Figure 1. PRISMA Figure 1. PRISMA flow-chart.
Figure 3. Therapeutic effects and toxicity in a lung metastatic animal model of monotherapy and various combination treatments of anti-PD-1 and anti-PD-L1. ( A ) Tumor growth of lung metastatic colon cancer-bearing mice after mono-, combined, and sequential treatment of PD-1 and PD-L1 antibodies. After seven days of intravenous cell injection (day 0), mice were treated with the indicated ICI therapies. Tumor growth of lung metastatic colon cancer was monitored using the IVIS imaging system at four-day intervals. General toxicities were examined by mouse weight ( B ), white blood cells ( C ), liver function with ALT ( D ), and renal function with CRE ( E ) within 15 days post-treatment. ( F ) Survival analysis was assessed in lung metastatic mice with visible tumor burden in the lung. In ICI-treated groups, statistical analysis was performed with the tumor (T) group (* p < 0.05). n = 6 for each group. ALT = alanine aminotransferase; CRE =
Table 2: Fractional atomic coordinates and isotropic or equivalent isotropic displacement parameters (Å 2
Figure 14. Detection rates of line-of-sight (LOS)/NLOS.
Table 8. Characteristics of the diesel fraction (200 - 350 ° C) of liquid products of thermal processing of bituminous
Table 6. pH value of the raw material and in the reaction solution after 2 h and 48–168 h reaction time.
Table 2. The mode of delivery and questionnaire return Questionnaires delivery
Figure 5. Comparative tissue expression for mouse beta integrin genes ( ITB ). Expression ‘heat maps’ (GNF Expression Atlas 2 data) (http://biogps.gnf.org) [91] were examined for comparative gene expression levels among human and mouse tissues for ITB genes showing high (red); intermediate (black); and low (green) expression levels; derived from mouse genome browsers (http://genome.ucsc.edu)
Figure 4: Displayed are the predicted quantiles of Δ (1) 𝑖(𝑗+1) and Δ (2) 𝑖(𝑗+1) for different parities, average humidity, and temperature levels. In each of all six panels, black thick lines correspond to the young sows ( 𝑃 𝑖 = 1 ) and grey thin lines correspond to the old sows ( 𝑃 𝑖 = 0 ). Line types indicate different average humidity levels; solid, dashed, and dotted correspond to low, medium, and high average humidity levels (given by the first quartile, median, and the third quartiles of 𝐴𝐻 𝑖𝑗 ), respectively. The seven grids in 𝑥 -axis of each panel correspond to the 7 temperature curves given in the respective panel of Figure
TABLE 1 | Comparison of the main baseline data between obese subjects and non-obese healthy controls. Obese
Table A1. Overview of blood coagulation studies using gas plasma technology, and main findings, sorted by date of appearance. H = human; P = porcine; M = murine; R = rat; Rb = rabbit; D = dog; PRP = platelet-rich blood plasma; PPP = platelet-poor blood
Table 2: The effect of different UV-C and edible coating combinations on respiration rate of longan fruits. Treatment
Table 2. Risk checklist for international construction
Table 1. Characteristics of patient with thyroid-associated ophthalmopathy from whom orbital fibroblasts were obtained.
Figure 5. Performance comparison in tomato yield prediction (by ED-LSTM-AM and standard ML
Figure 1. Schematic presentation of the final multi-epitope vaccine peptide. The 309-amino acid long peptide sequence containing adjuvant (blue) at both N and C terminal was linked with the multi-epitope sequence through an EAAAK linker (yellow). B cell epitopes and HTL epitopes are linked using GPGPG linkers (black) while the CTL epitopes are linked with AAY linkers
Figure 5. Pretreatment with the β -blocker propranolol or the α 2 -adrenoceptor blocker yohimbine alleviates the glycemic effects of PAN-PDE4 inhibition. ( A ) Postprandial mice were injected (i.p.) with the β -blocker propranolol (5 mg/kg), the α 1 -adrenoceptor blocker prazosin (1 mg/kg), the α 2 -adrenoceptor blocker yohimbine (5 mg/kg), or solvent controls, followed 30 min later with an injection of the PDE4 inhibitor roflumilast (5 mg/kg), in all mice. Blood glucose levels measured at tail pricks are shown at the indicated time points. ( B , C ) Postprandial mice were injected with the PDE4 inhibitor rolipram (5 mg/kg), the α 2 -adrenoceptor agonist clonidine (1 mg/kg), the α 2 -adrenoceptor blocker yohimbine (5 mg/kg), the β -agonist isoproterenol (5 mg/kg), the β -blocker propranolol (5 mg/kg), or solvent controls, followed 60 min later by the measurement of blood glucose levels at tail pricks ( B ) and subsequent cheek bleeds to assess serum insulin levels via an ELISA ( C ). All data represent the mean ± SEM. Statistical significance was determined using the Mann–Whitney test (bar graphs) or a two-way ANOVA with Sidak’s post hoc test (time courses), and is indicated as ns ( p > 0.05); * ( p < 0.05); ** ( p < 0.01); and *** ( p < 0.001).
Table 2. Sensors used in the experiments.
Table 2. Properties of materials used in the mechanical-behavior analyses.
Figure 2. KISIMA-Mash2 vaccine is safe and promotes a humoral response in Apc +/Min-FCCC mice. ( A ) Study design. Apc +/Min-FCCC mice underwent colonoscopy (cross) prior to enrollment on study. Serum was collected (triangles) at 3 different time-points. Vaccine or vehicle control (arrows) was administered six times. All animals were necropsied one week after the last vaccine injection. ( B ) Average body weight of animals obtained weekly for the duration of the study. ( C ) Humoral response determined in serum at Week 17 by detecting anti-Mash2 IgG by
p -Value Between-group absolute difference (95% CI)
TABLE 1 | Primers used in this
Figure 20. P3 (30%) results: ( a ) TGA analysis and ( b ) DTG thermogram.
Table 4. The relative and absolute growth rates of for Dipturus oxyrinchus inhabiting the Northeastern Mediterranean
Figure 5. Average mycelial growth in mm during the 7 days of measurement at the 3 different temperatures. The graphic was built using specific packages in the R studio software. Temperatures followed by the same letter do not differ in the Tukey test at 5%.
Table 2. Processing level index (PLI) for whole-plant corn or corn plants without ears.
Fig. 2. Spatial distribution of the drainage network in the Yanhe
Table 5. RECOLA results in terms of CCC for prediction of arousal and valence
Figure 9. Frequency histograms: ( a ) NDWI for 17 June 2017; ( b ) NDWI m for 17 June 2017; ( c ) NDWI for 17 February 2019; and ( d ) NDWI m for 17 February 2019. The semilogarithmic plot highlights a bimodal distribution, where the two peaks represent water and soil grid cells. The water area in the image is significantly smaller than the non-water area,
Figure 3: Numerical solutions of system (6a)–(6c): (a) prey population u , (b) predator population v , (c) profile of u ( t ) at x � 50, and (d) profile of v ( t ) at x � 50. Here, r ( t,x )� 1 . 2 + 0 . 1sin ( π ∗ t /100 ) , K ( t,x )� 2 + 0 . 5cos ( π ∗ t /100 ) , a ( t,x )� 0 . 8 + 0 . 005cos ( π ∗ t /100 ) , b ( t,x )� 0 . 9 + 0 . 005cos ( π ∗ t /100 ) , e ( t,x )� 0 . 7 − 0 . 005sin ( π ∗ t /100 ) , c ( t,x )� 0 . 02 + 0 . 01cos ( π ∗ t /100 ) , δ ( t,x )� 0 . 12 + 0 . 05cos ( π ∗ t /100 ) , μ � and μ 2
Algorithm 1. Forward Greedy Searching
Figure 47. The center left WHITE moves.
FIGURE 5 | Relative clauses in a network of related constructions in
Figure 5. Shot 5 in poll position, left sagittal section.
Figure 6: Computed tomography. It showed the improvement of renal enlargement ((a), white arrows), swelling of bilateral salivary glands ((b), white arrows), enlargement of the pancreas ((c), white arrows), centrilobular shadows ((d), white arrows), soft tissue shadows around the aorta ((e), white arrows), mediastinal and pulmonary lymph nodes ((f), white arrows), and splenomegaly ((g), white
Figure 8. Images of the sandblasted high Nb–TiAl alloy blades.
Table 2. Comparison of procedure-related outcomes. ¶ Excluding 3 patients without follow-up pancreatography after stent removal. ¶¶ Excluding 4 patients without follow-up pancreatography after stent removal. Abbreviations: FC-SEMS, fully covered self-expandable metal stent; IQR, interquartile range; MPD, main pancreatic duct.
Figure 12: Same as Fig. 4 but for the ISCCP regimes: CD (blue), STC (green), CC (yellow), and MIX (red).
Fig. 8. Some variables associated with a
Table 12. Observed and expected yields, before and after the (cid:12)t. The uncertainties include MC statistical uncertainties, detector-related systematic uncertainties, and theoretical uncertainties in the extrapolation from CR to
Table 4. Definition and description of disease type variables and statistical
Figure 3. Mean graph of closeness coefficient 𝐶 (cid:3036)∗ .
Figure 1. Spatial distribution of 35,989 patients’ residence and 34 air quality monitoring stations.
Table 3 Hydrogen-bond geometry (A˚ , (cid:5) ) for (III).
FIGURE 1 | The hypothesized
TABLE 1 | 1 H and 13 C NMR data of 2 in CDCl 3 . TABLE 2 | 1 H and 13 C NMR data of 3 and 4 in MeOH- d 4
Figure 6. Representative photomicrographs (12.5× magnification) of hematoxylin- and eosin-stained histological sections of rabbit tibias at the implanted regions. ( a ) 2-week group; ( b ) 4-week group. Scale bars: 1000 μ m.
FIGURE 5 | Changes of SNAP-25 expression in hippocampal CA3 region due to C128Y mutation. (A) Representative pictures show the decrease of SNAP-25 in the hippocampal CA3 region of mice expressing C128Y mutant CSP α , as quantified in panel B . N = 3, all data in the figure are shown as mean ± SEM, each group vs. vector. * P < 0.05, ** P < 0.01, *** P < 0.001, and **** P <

====================

**What to produce:** Each line from the first line of the listing through the line with "Figure 5. Comparative" must be output exactly, both ends included, and no other line may appear.

**Solution to the exercise:**
Figure 1. PRISMA Figure 1. PRISMA flow-chart.
Figure 3. Therapeutic effects and toxicity in a lung metastatic animal model of monotherapy and various combination treatments of anti-PD-1 and anti-PD-L1. ( A ) Tumor growth of lung metastatic colon cancer-bearing mice after mono-, combined, and sequential treatment of PD-1 and PD-L1 antibodies. After seven days of intravenous cell injection (day 0), mice were treated with the indicated ICI therapies. Tumor growth of lung metastatic colon cancer was monitored using the IVIS imaging system at four-day intervals. General toxicities were examined by mouse weight ( B ), white blood cells ( C ), liver function with ALT ( D ), and renal function with CRE ( E ) within 15 days post-treatment. ( F ) Survival analysis was assessed in lung metastatic mice with visible tumor burden in the lung. In ICI-treated groups, statistical analysis was performed with the tumor (T) group (* p < 0.05). n = 6 for each group. ALT = alanine aminotransferase; CRE =
Table 2: Fractional atomic coordinates and isotropic or equivalent isotropic displacement parameters (Å 2
Figure 14. Detection rates of line-of-sight (LOS)/NLOS.
Table 8. Characteristics of the diesel fraction (200 - 350 ° C) of liquid products of thermal processing of bituminous
Table 6. pH value of the raw material and in the reaction solution after 2 h and 48–168 h reaction time.
Table 2. The mode of delivery and questionnaire return Questionnaires delivery
Figure 5. Comparative tissue expression for mouse beta integrin genes ( ITB ). Expression ‘heat maps’ (GNF Expression Atlas 2 data) (http://biogps.gnf.org) [91] were examined for comparative gene expression levels among human and mouse tissues for ITB genes showing high (red); intermediate (black); and low (green) expression levels; derived from mouse genome browsers (http://genome.ucsc.edu)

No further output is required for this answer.